MOSSE, GEORGE L. (1918–1999), U.S. historian; grandson of Rudolph *Mosse. Born in Berlin into one of Germany's wealthiest publishing families, Mosse and his family fled to Britain in 1933; in 1936 Mosse moved to the United States. He received a B.S. from Haverford College in 1941 and a Ph.D. from Harvard University in 1946. In 1944 he joined the Army Specialized Training Program at the University of Iowa, where he lectured for soldiers who were scheduled to take part in the postwar U.S. occupation of Europe. In 1945 he became a member of the history faculty and was assigned to a newly established course on the history of Western civilization. He helped to develop the curriculum for the program as well as to implement it at other universities.

In 1955 Mosse became associate professor of European history at the University of Wisconsin-Madison, where he was recruited to build up the European history program. He served on the faculty until his retirement in 1988. He also taught at The Hebrew University of Jerusalem from 1969 to 1985 and held the Koebner Chair from 1978 to 1985. In 1994 he was the first Shapiro Senior Scholar in Residence at the Holocaust Memorial Museum in Washington, d.c.

Mosse was president of the American Society for Reformation Research (1961–62) and was a founding editor with Walter Lacquer of the Journal of Contemporary History.

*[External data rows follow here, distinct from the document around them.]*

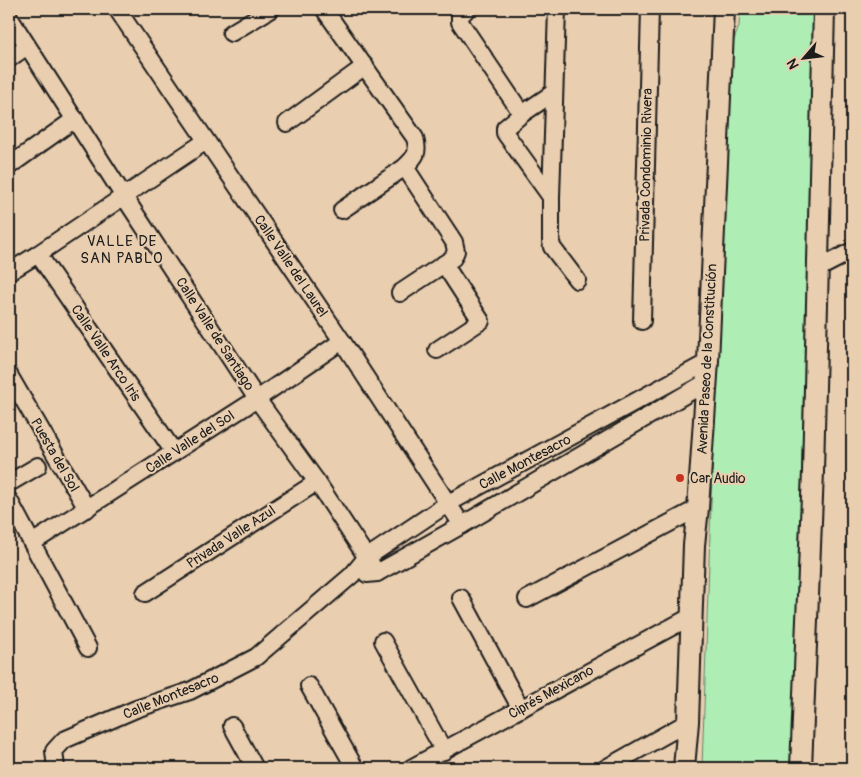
<svg xmlns="http://www.w3.org/2000/svg" width="861" height="777" font-family="Pangolin,sans-serif">
	<style>
		.green { fill: #aeedb4; stroke: #658468 }
		.lines { fill: none; stroke-linecap: round; stroke-linejoin: round }
		.minor-casing { stroke: #1c1c1c; stroke-width: 20 }
		.tertiary-casing { stroke: #1c1c1c; stroke-width: 24 }
		.minor { stroke: #e9ceb0; stroke-width: 16 }
		.tertiary { stroke: #e9ceb0; stroke-width: 20 }
		.poi-dot { fill: #c8321e; stroke: #e9ceb0; stroke-width: 2 }
		.labels { text-anchor: middle; dominant-baseline: central; stroke-width: 4; stroke-linejoin: round; paint-order: stroke }
		.street-label { font-size: 14px; fill: #1c1c1c; stroke: #e9ceb0 }
		.poi-label { font-size: 14px; fill: #1c1c1c; stroke: #e9ceb0; text-anchor: start }
		.neighbourhood-label { font-size: 15px; letter-spacing: 1px; fill: #1c1c1c; stroke: #e9ceb0 }
	</style>
	<rect width="100%" height="100%" fill="#e9ceb0"/>
	<filter id="ink" filterUnits="userSpaceOnUse"><feTurbulence type="fractalNoise" baseFrequency=".02" numOctaves="2"/><feDisplacementMap in="SourceGraphic" scale="10" xChannelSelector="R" yChannelSelector="G"/><feConvolveMatrix kernelMatrix="1 2 1 2 8 2 1 2 1" color-interpolation-filters="sRGB"/></filter>
	<g filter="url(#ink)">
		<path class="green" d="M740 9H815L793 768H702L726 62 739 26Z"/>
		<g class="lines">
			<defs>
				<g id="minor">
					<path d="M117 9 342 341 462 525"/>
					<path d="M324 9 415 138C419 153 416 156 405 167L342 210"/>
					<path d="M467 9 460 16V22L522 114"/>
					<path d="M557 9 551 197V241L552 247 577 280"/>
					<path d="M9 17 123 195 257 399 317 482 377 573"/>
					<path d="M231 33 271 9"/>
					<path d="M9 59 27 46"/>
					<path d="M287 123 365 66"/>
					<path d="M9 166 75 119"/>
					<path d="M551 197 505 133V128L522 114 553 93"/>
					<path d="M38 254 174 452"/>
					<path d="M819 268 852 251"/>
					<path d="M9 272 38 254 206 141"/>
					<path d="M400 293 453 258 456 251 454 242 405 167"/>
					<path d="M642 321 650 9"/>
					<path d="M437 350 481 321 444 264"/>
					<path d="M9 375 87 509"/>
					<path d="M9 483 38 466"/>
					<path d="M9 500 88 648"/>
					<path d="M32 543 257 399 342 341"/>
					<path d="M367 574 377 573 462 525 705 383"/>
					<path d="M145 593 317 482"/>
					<path d="M461 598 521 709"/>
					<path d="M527 599 698 508"/>
					<path d="M383 641 444 751"/>
					<path d="M309 686 355 768"/>
					<path d="M232 726 255 768"/>
					<path d="M56 768 54 751 64 740 136 709 190 691 256 657 352 575 366 558 447 504 708 362"/>
					<path d="M411 768 692 616"/>
					<path d="M606 768 688 722"/>
				</g>
				<g id="tertiary">
					<path d="M684 768 688 722 694 545 698 508 708 361 724 9"/>
					<path d="M801 768 813 472 824 9"/>
				</g>
			</defs>
			<use href="#minor" class="minor-casing"/>
			<use href="#tertiary" class="tertiary-casing"/>
			<use href="#minor" class="minor"/>
			<use href="#tertiary" class="tertiary"/>
		</g>
	</g>
	<circle class="poi-dot" cx="680" cy="478" r="5"/>
	<g class="labels">
		<g class="street-label">
			<text transform="translate(646 165) rotate(-89)">Privada Condominio Rivera</text>
			<text transform="translate(291 266) rotate(56)">Calle Valle del Laurel</text>
			<text transform="translate(215 334) rotate(57)">Calle Valle de Santiago</text>
			<text transform="translate(106 353) rotate(56)">Calle Valle Arco Iris</text>
			<text transform="translate(707 359) rotate(-87)">Avenida Paseo de la Constitución</text>
			<text transform="translate(190 442) rotate(-33)">Calle Valle del Sol</text>
			<text transform="translate(55 455) rotate(60)">Puesta del Sol</text>
			<text transform="translate(525 462) rotate(-28)">Calle Montesacro</text>
			<text transform="translate(231 537) rotate(-33)">Privada Valle Azul</text>
			<text transform="translate(551 692) rotate(-29)">Ciprés Mexicano</text>
			<text transform="translate(171 696) rotate(-22)">Calle Montesacro</text>
		</g>
		<g class="poi-label">
			<text x="690" y="478">Car Audio</text>
		</g>
		<g class="neighbourhood-label">
			<text x="122" y="241">VALLE DE<tspan x="122" dy="17">SAN PABLO</tspan></text>
		</g>
	</g>
	<rect width="861" height="777" fill="none" stroke="#e9ceb0" stroke-width="30"/>
	<rect x="15" y="15" width="831" height="747" fill="none" stroke="#1c1c1c" stroke-width="2" filter="url(#ink)"/>
	<g transform="translate(804 58) rotate(242)" stroke="#e9ceb0" stroke-width="4" paint-order="stroke">
	<path d="M0-4L9 19L0 12L-9 19Z" fill="#1c1c1c"/>
	<text y="-8" font-size="14" font-weight="bold" text-anchor="middle" fill="#1c1c1c">N</text>
	</g>
</svg>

Mosse's principal interests were in 16th-century history, cultural history, and modern Germany, with special reference to the Nazis and antisemitism. His books The Reformation (1963) and Europe in the Sixteenth Century (with H.G. Koenigsberger, 1968) were important contributions to early modern history, while a series of later works – The Crisis of German Ideology (ed., 1964), Nazi Culture (1966), and Germans and Jews (1968) – explored modern Germany, particularly the fate of German Jewry. To this latter subject he brought his expert knowledge of more than four centuries of German history and a close familiarity with the development of European culture, a subject on which he also wrote in The Culture of Western Europe (1961).

After the unification of Germany in 1990, Mosse succeeded in reclaiming much of the family fortune that had been confiscated by the Nazis and the Communists. He bequeathed a large part of his estate to the University of Wisconsin-Madison and The Hebrew University to sponsor history scholarships.

Other books by Mosse include Toward the Final Solution (1978), International Fascism (1979), Masses and Man (1980), German Jews beyond Judaism (1985), Nationalism and Sexuality (1985), Confronting the Nation (1993), and The Image of Man: The Creation of Modern Masculinity (1996). His autobiography, Confronting History, was published in 2000.

add. bibliography:

S. Drescher, A. Sharlin, and D. Sabean (eds.), Political Symbolism in Modern Europe: Essays in Honor of George L. Mosse (1982).